Internava-se por ordem de chefes de polícia, religiosos, delegados e familiares, por motivos que, muitas vezes, confundiam doença com desvio de padrões morais. Foi o caso da capixaba Dora Vivacqua. Ela ficaria famosa como a dançarina e naturalista Luz del Fuego, que se apresentava seminua, contracenando com duas cobras vivas. Por ser uma jovem de espírito livre das convenções sociais, Dora representava uma ameaça à moral vigente. Sua primeira internação psiquiátrica, em Belo Horizonte, foi pedida pela própria irmã, quando esta encontrou o marido assediando Dora. A segunda ocorreu depois de um de seus passeios regulares. Dora se embrenhou na mata e retornou com duas cobras-cipó enroladas em seu corpo nu, coberto apenas por algumas poucas folhas. Dessa vez, ela foi internada na Casa de Saúde Dr. Eiras, de onde conseguiu sair com a ajuda de outra irmã e de amigos.
Outro hóspede da Dr. Eiras foi o jogador de futebol Heleno de Freitas. Frequentemente, ele sofria de surtos psicóticos, que se deviam à sífilis, doença contraída na juventude. Com Mané Garrincha, maior craque da história do Botafogo, o problema era o alcoolismo, agravado após sua aposentadoria. Garrincha foi internado várias vezes na Dr. Eiras. A última, no dia 19 de janeiro de 1983, quando deu entrada em coma alcoólico, morrendo na madrugada do dia seguinte.
Já para o escritor Paulo Coelho, as várias internações na Dr. Eiras – nos anos 1966, 1967 e 1968 – serviram de pesquisa de campo para sua literatura. “Era confortável ser louco aos 18 anos. Significava que você não teria mais responsabilidades”, dizia o escritor. “Dentro do hospício, a comida era boa, eu tinha cigarros, via um filme no cinema interno uma vez por semana. Sabia que não era louco, mas achava que, para ser um escritor, precisava passar por aquilo. Tudo era uma grande aventura”.
Ascensão e queda
De empresa familiar, a casa de saúde havia se tornado, na década de 1960, uma potência, graças aos vários convênios firmados com empresas públicas.

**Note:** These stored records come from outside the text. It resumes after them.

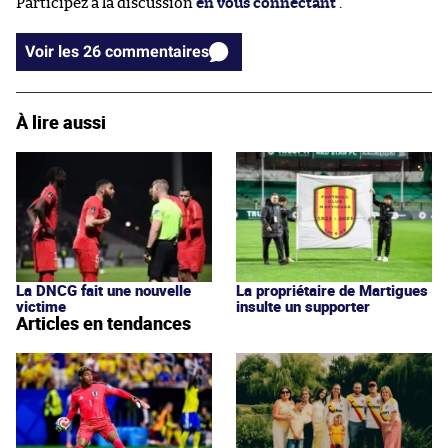
Participez à la discussion
en vous connectant
.
Voir les 26 commentaires
À lire aussi
La DNCG fait une nouvelle
La propriétaire de Martigues
victime
insulte un supporter
Articles en tendances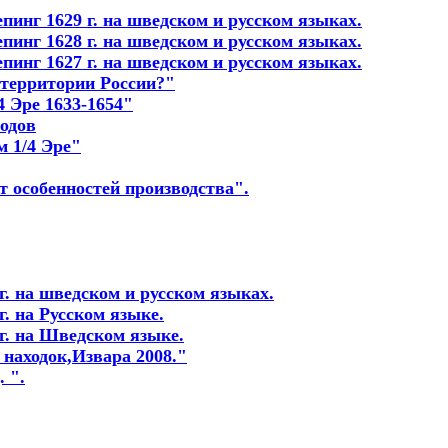
пинг 1629 г. на шведском и русском языках.
пинг 1628 г. на шведском и русском языках.
пинг 1627 г. на шведском и русском языках.
 территории России?"
4 Эре 1633-1654"
годов
м 1/4 Эре"
т особенностей производства"
.
г. на шведском и русском языках.
. на Русском языке.
г. на Шведском языке.
 находок,Извара 2008."
 ".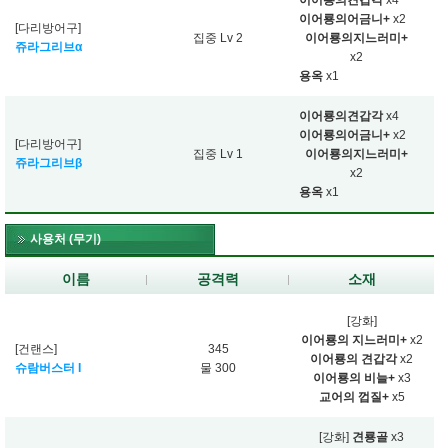
이어룡의견갑각
x4
이어룡의어금니+
x2
[다리방어구]
집중 Lv 2
이어룡의지느러미+
쥬라그리브α
x2
용옥
x1
이어룡의견갑각
x4
이어룡의어금니+
x2
[다리방어구]
집중 Lv 1
이어룡의지느러미+
쥬라그리브β
x2
용옥
x1
사용처 (무기)
이름
공격력
소재
[강화]
이어룡의 지느러미+
x2
[건랜스]
345
이어룡의 견갑각
x2
슈람버스터 I
물 300
이어룡의 비늘+
x3
교어의 껍질+
x5
[강화]
견룡골
x3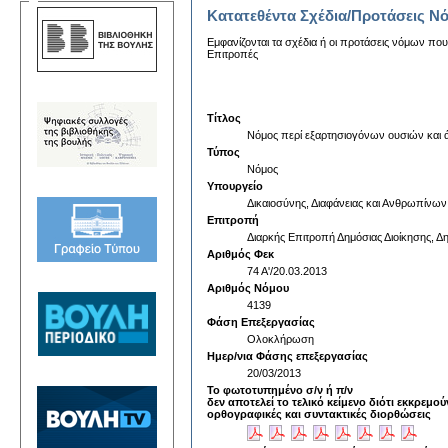
Κατατεθέντα Σχέδια/Προτάσεις Ν
Εμφανίζονται τα σχέδια ή οι προτάσεις νόμων που
Επιτροπές
Τίτλος
Νόμος περί εξαρτησιογόνων ουσιών και ά
Τύπος
Νόμος
Υπουργείο
Δικαιοσύνης, Διαφάνειας και Ανθρωπίνω
Επιτροπή
Διαρκής Επιτροπή Δημόσιας Διοίκησης, Δη
Αριθμός Φεκ
74 Α'/20.03.2013
Αριθμός Νόμου
4139
Φάση Επεξεργασίας
Ολοκλήρωση
Ημερ/νια Φάσης επεξεργασίας
20/03/2013
Το φωτοτυπημένο σ/ν ή π/ν
δεν αποτελεί το τελικό κείμενο διότι εκκρεμού
ορθογραφικές και συντακτικές διορθώσεις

Foram construídos outros pavilhões no amplo terreno da clínica em Botafogo – com novas especialidades, centros de pesquisa e até uma revista mensal – e um manicômio para pacientes crônicos, na cidade fluminense de Paracambi, com capacidade para 3.500 leitos. Essa grande expansão foi obra do novo administrador, o paraibano Leonel Miranda, que soube aproveitar a amizade com o presidente Costa e Silva, cultivada desde os tempos em que o general morou na rua São Clemente. Graças ao bom relacionamento com o ditador da vez, Leonel Miranda chegou ao posto de ministro da saúde, com planos de privatizar a rede pública de saúde. Como ministro, Miranda foi um dos signatários do Ato Institucional nº 5, que levou o país ao período mais terrível da ditadura militar, com perseguição, prisão, tortura e assassinato de opositores do regime.
A proximidade da clínica com o regime militar foi a ruína do negócio. Quando os ventos da redemocratização chegaram no fim da década de 1970, a Casa de Saúde Dr. Eiras já havia entrado em declínio. A aposta de Leonel Miranda no manicômio de Paracambi ia contra o nascente movimento de reforma psiquiátrica, que pregava a desospitalização e o fim dos manicômios, e só se sustentou enquanto teve o apoio dos militares. Para agravar a situação, a empresa foi acusada de utilizar o manicômio de Paracambi como prisão e local de experimentos clínicos com presos políticos e indigentes. A Dr. Eiras foi descredenciada do SUS após uma inspeção que atestou as péssimas condições do manicômio, e a unidade de Paracambi foi finalmente fechada na década de 2010, assim como a sede em Botafogo, que deu lugar a um empreendimento imobiliário de luxo – o condomínio Les Palais –, com oito prédios espalhados em um terreno de 36 mil m². Da Casa de Saúde Dr. Eiras, restou apenas o Chalet Olinda, prédio original tombado pelo decreto municipal de 1987.